I was able to to clarify more with the hospital biller, and it seems they do have a process for claims consolidation, but are wondering if we could start posting the services to the hospital's account number to expedite the process.

My thought it no, as it is still important to post codes to the correct place of service. I'm still new at this, but I think this skews reporting data, regardless of who gets paid.
 
So Thomas can I inquire as well re: the Pro-fee portion. We are provider-based. Our system auto-combines 72-hr charges into the IP encounter....before any coding has been done to any encounter. I do the ortho pro-fee (1500 clm) only; Ortho saw pt in ER on 24th (codes should be an e/m-25 and proc. was a/10-day global); f/up in clinic 2-days later (26th w/po 99024) and at that time the Dr decides to do an admit to IP d/t diagnosis (same dx as ER visit).

How do the Ortho charges for the ER 24th visit get billed? Is it because we are provider-based these pro-fee charges get put to the IP encounter (but on a 1500 claim). What about the DOS mismatch (ER=24 // IP = 26 to___). And d/t the 10-day global of ER procedure, the IP admit would be global as well (any further proc. will have an appropriate modifier(s)).

Any further info you can provider is greatly appreciated; or links to material; I have found a CMS MLN FAQ on such, but do need to spend more time reading/comprehending such. Thank you much.
 
So Thomas can I inquire as well re: the Pro-fee portion. We are provider-based. Our system auto-combines 72-hr charges into the IP encounter....before any coding has been done to any encounter. I do the ortho pro-fee (1500 clm) only; Ortho saw pt in ER on 24th (codes should be an e/m-25 and proc. was a/10-day global); f/up in clinic 2-days later (26th w/po 99024) and at that time the Dr decides to do an admit to IP d/t diagnosis (same dx as ER visit).

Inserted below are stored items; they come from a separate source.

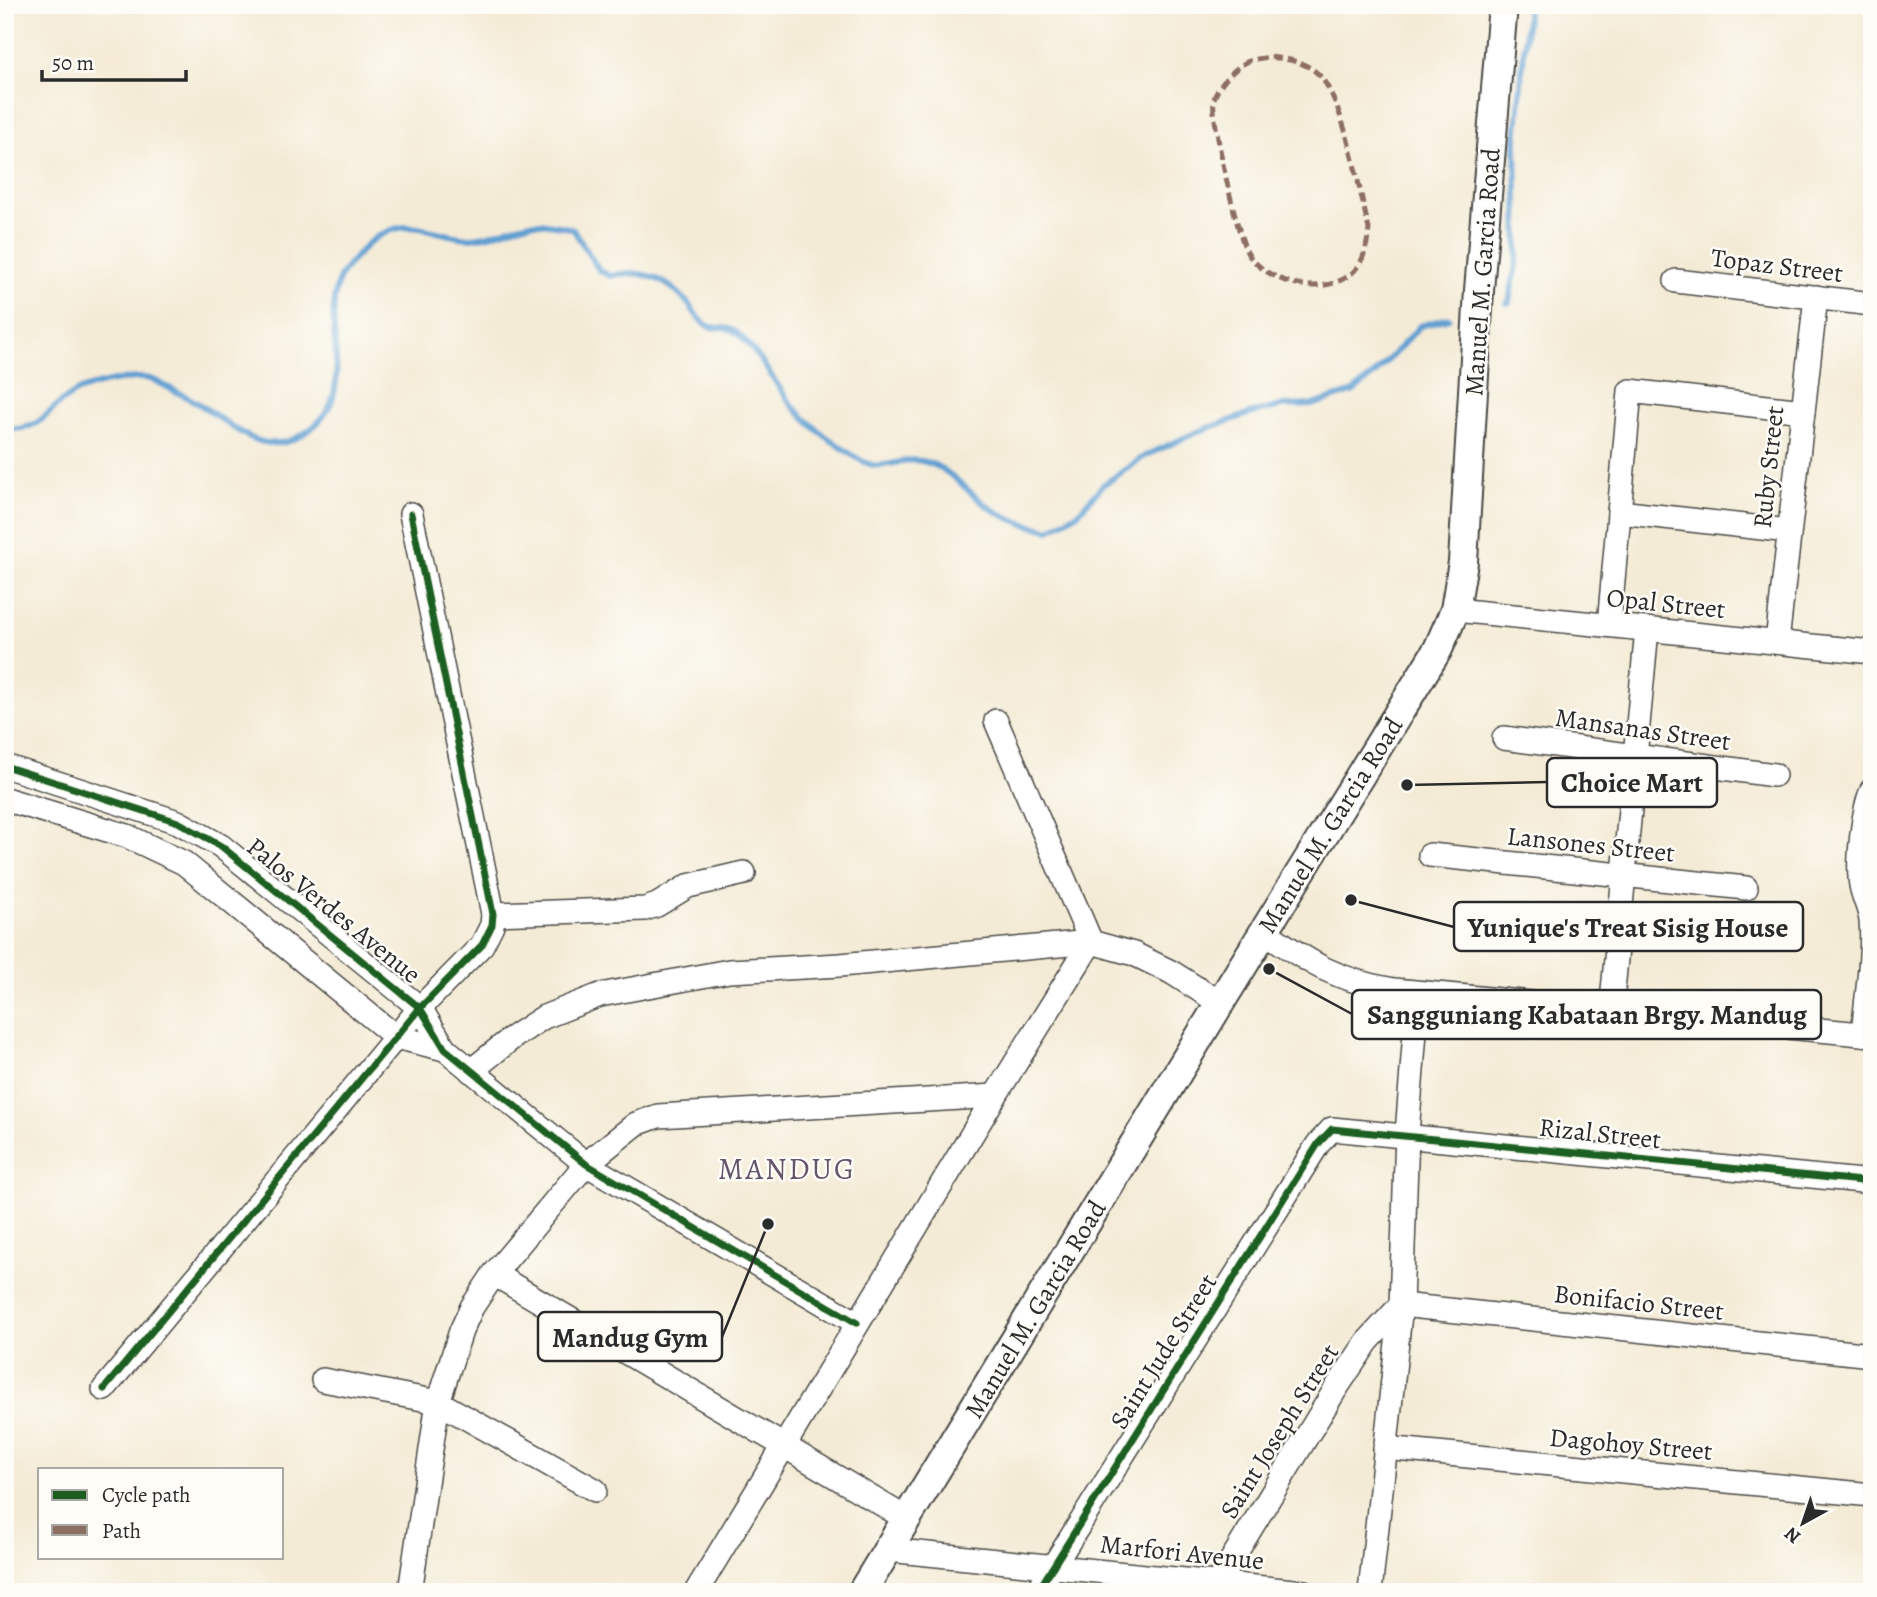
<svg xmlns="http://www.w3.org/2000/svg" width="1877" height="1597" viewBox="0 0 1877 1597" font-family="Alegreya,serif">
<rect width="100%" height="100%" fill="#fdfcf7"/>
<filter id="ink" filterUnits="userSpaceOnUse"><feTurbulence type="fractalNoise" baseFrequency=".0143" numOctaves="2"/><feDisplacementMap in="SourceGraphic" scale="14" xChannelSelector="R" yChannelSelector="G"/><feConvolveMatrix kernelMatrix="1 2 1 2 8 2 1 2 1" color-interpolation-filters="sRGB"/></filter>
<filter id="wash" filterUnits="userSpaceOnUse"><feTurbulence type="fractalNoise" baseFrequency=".00686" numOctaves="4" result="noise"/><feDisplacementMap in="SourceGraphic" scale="28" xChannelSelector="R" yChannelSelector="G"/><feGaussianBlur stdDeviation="1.57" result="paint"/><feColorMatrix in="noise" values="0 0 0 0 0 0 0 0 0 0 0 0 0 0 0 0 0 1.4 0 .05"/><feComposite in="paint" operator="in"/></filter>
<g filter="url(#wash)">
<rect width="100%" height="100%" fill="#f4ebd6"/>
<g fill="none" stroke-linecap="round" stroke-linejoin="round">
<g stroke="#609fd2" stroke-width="6">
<path d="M 1507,303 L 1509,302 L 1518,254 L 1516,140 L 1528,5"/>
<path d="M 5,430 C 48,428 42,412 73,394 C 87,385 134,375 150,379 C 156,380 163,385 169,388 C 180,394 192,399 202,406 C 230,424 260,456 296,438 C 364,404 322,340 337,285 C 341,271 351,262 361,251 C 372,238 389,228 407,227 C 428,227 448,237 469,238 C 491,238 509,226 531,223 C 545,222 559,226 573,229 L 599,270 L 610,276 C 639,268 666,278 686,301 C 693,309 697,319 707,325 C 714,330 725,326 732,330 C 752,341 777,387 792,405 C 806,421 824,436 841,447 C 850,454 862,463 873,465 C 889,468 905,456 926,462 C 948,468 964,488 982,502 C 1002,518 1025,525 1050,530 L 1078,513 L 1103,485 L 1145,456 L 1197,432 L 1249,414 L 1281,406 L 1312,405 L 1353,392 L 1376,373 L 1420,326 L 1449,318"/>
</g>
</g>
</g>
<g filter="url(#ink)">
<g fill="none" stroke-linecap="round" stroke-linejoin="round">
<g stroke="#494845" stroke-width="26">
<g id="minor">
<path d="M 1676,281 L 1872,304"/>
<path d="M 1619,512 L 1789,531"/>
<path d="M 1455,610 L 1872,652"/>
<path d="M 1609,625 L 1630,391 L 1803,411"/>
<path d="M 1777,642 L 1816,297"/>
<path d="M 996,721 L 1091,942"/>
<path d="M 1504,738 L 1774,775"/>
<path d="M 5,766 L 178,822 L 221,846 L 420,1008 L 445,1049 L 586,1164 L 857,1323"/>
<path d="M 5,799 L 127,836 L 184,863 L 396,1037 L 445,1049"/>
<path d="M 1430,855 L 1746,888"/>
<path d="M 493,914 L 645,909 L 657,905 L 688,886 L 744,873"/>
<path d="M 1264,931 C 1311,964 1336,980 1394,990 L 1872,1035"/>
<path d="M 1611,1012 L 1647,629"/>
<path d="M 1863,1034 C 1866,1000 1874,953 1871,921 C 1870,909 1863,897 1861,885 C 1857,863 1863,810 1872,790"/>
<path d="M 471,1071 L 512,1038 L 544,1017 L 600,995 L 729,971 L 840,965 L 1091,942 L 1134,954 L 1171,972 L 1220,1003"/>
<path d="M 494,1274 L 907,1519"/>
<path d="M 1401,1305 L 1872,1355"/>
<path d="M 323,1380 L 438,1402 L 595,1490"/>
<path d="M 104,1389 L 420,1008 L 482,945 L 492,925 L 493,914 L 411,514"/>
<path d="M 1385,1448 L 1872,1495"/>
<path d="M 888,1550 L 1304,1592"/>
<path d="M 410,1592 L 438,1402 L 461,1331 L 472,1307 L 494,1274 L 586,1164 L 636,1124 L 658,1116 L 995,1096"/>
<path d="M 696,1592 L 995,1096 L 1091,942"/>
<path d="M 1037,1592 L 1318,1144 L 1332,1129 L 1872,1182"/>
<path d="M 1212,1592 L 1335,1390 L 1367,1342 L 1401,1305"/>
<path d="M 1370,1592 L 1401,1305 L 1407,1134 L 1418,993"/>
</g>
</g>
<g stroke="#494845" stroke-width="32">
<path id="major" d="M 862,1592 L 1220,1003 L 1438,649 L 1455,610 L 1463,562 L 1479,290 L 1503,5"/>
</g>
<use href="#minor" stroke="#fff" stroke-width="23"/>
<use href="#major" stroke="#fff" stroke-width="28"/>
<g stroke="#8d6e63" stroke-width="5" stroke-dasharray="10 5" stroke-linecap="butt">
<path d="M 1271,57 C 1286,59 1303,61 1316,72 C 1344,96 1359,191 1369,229 C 1367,245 1365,261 1352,273 C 1323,298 1269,284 1248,254 C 1238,239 1210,115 1214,99 C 1217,87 1234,68 1245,63 C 1252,59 1263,58 1271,57 Z"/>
<path d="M 1866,466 L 1872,466"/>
</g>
<g stroke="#fdfcf7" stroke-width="11">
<g id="cycleway">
<path d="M 5,766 L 178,822 L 221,846 L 420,1008 L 445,1049 L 586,1164 L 857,1323"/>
<path d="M 104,1389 L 420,1008 L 482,945 L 492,925 L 493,914 L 411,514"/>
<path d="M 1037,1592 L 1318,1144 L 1332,1129 L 1872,1182"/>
</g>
</g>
<use href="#cycleway" stroke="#1b5e20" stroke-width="7"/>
</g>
</g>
<g text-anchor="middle" stroke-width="5" stroke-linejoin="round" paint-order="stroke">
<g font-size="26" fill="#2b2b2b" stroke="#fdfcf7">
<text transform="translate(1777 265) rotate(7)" y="9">Topaz Street</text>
<text transform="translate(1482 272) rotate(-86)" y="9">Manuel M. Garcia Road</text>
<text transform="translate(1768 467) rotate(-84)" y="9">Ruby Street</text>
<text transform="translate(1666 603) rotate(6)" y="9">Opal Street</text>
<text transform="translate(1643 729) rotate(8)" y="9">Mansanas Street</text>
<text transform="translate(1330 825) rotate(-58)" y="9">Manuel M. Garcia Road</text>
<text transform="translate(1591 844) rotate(6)" y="9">Lansones Street</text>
<text transform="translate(334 910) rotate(39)" y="9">Palos Verdes Avenue</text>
<text transform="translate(1600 1133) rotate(6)" y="9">Rizal Street</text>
<text transform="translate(1639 1302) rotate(6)" y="9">Bonifacio Street</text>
<text transform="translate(1035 1309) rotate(-59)" y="9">Manuel M. Garcia Road</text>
<text transform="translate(1163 1351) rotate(-58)" y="9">Saint Jude Street</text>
<text transform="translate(1279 1431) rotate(-58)" y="9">Saint Joseph Street</text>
<text transform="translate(1631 1444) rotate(5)" y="9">Dagohoy Street</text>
<text transform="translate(1182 1552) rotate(6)" y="9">Marfori Avenue</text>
</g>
<g font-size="30" letter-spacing="2" fill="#65546a" stroke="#fdfcf7">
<text x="787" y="1179">MANDUG</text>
</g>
</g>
<path fill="none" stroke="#2b2b2b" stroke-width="2.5" d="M1407 785L1547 782M1351 900L1454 927M1269 969L1352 1014M768 1224L722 1337"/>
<g fill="#2b2b2b" stroke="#fdfcf7" stroke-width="2.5">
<circle cx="1407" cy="785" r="7"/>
<circle cx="1351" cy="900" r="7"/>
<circle cx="1269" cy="969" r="7"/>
<circle cx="768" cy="1224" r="7"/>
</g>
<g fill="#fdfcf7" stroke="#2b2b2b" stroke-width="2.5">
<rect x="1547" y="758" width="170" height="49" rx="7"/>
<rect x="1454" y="902" width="349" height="49" rx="7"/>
<rect x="1352" y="990" width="469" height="49" rx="7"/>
<rect x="538" y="1312" width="184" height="49" rx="7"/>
</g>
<g font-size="28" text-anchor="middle" font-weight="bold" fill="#2b2b2b">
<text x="1632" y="792">Choice Mart</text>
<text x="1628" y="937">Yunique's Treat Sisig House</text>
<text x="1587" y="1024">Sangguniang Kabataan Brgy. Mandug</text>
<text x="630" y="1347">Mandug Gym</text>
</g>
<rect width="1877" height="1597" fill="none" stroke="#fdfcf7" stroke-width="28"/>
<rect x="38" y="1468" width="245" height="91" fill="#fdfcf7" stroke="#a9a8a5" stroke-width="2"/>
<rect x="52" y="1490" width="35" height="10" fill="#1b5e20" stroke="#a9a8a5" stroke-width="2"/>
<text x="102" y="1502" font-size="21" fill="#2b2b2b">Cycle path</text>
<rect x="52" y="1525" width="35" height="10" fill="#8d6e63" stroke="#a9a8a5" stroke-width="2"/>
<text x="102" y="1538" font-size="21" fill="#2b2b2b">Path</text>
<g transform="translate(1803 1523) rotate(220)" stroke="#fdfcf7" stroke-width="5" paint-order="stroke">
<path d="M0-5L12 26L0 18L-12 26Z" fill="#2b2b2b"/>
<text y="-10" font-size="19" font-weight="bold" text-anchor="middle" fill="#2b2b2b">N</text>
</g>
<path d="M42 70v10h144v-10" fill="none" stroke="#2b2b2b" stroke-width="3.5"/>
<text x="52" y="70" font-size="21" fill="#2b2b2b" stroke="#fdfcf7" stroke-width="5" paint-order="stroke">50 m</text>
</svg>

How do the Ortho charges for the ER 24th visit get billed? Is it because we are provider-based these pro-fee charges get put to the IP encounter (but on a 1500 claim). What about the DOS mismatch (ER=24 // IP = 26 to___). And d/t the 10-day global of ER procedure, the IP admit would be global as well (any further proc. will have an appropriate modifier(s)).

Any further info you can provider is greatly appreciated; or links to material; I have found a CMS MLN FAQ on such, but do need to spend more time reading/comprehending such. Thank you much.
If you are coding professional services performed in a facility, you do not have to worry about the 72-rule as that applies only to facility fees. Professional fees with a facility place of service are reimbursed on the physician fee schedule at the facility rate, which is an entirely separately and independent payment system from the DRG. Your place of service should correspond to the patient's location and status at the time of service, so if the patient was seen in the ED, use the ED E/M codes.